US 11,720,911 B2
Methods and apparatus for electronically determining item pricing
Prakhar Mehrotra, Sunnyvale, CA (US); and Yixian Chen, Sunnyvale, CA (US)
Assigned to Walmart Apollo, LLC, Bentonville, AR (US)
Filed by Walmart Apollo, LLC, Bentonville, AR (US)
Filed on Jan. 22, 2020, as Appl. No. 16/749,246.
Prior Publication US 2021/0224835 A1, Jul. 22, 2021
Int. Cl. G06Q 10/00 (2023.01); G06Q 30/0201 (2023.01); G06Q 30/0601 (2023.01); G06Q 30/0207 (2023.01)
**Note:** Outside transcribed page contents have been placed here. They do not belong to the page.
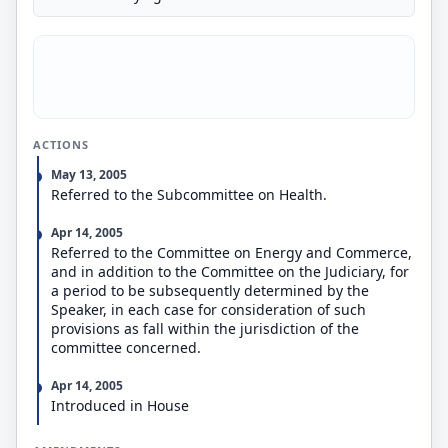
ACTIONS
May 13, 2005
Referred to the Subcommittee on Health.
Apr 14, 2005
Referred to the Committee on Energy and Commerce,
and in addition to the Committee on the Judiciary, for
a period to be subsequently determined by the
Speaker, in each case for consideration of such
provisions as fall within the jurisdiction of the
committee concerned.
Apr 14, 2005
Introduced in House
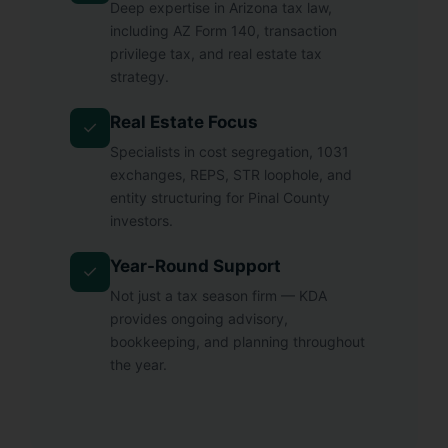
Deep expertise in Arizona tax law,
including AZ Form 140, transaction
privilege tax, and real estate tax
strategy.
Real Estate Focus
✓
Specialists in cost segregation, 1031
exchanges, REPS, STR loophole, and
entity structuring for Pinal County
investors.
Year-Round Support
✓
Not just a tax season firm — KDA
provides ongoing advisory,
bookkeeping, and planning throughout
the year.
CPC G06Q 30/0206 (2013.01) [G06Q 30/0201 (2013.01); G06Q 30/0223 (2013.01); G06Q 30/0641 (2013.01)] 14 Claims
OG exemplary drawing
 
1. A system comprising:
a computing device comprising:
a user interface;
a non-transitory computer readable medium storing instructions; and
at least one processor communicatively coupled to the user interface and the non-transitory computer readable medium, the at least one processor configured to execute the instructions to:
receive, from a first processor associated with a sales channel, a request for a price for an item at the sales channel for a period of time, wherein the sales channel is one of: a first store of a plurality of stores of a retailer, or a web site of an online marketplace for the retailer;
obtain experimental sales data for the item from a database, wherein the experimental sales data identifies: previous sales transactions for the item resulting from experimentally pricing the item at one or more levels;
obtain inventory data for the item from the database, wherein the inventory data identifies an amount of the item in inventory at the sales channel at each of the one or more levels, and a previous period of time of when each of the one or more levels was in effect;
determine a demand for the item at the sales channel for the period of time based on applying the experimental sales data and the inventory data as inputs to a first machine learning model to output the demand for the item, wherein the first machine learning model is trained with historical experimental transaction data identifying historical experimental sales of a first plurality of items;
determine a current inventory level of the item at the sales channel;
determine a price for the item at the sales channel and a confidence value corresponding to the price, based on applying all of: (a) the demand for the item output by the first machine learning model, (b) the current inventory level of the item at the sales channel, (c) the experimental sales data, (d) the period of time received in the request, and (e) an inventory level of the item during each of the previous sales transactions resulting from experimentally pricing the item at the one or more levels, as inputs to a second machine learning model to output the price for the item and the confidence value corresponding to the price,
wherein the second machine learning model includes a reinforcement learning model with a set of parameters including, for each product j and each time step t:
a state Sj representing a vector of feature values,
aj representing a price markdown percentage,
rj representing a reward value obtained based on revenue minus costs, and
Pj representing a transition probability that price markdown percentage aj in state Sj will lead to state Sj′,
wherein the second machine learning model is trained with historical transaction data identifying historical sales of a second plurality of items based on:
computing an expected reward value Q based on adjusted values of the set of parameters given a policy π representing a relationship between Sj and aj,
wherein the set of parameters are initialized based on a random process and the historical transaction data,
adjusting values of the set of parameters to increase the expected reward value Q for next iteration,
recursively iterating the above steps of computing and adjusting over all products and all time steps, to derive an optimal policy π* that maximizes the expected reward value Q;
determine whether the confidence value is beyond a predetermined threshold;
transmit the price for the item to the first processor when the confidence value is beyond the predetermined threshold; and
transmit, when the confidence value is not beyond the predetermined threshold, the price for the item to a plurality of processors located at a plurality of test stores respectively, wherein the plurality of test stores is a subset of the plurality of stores of the retailer.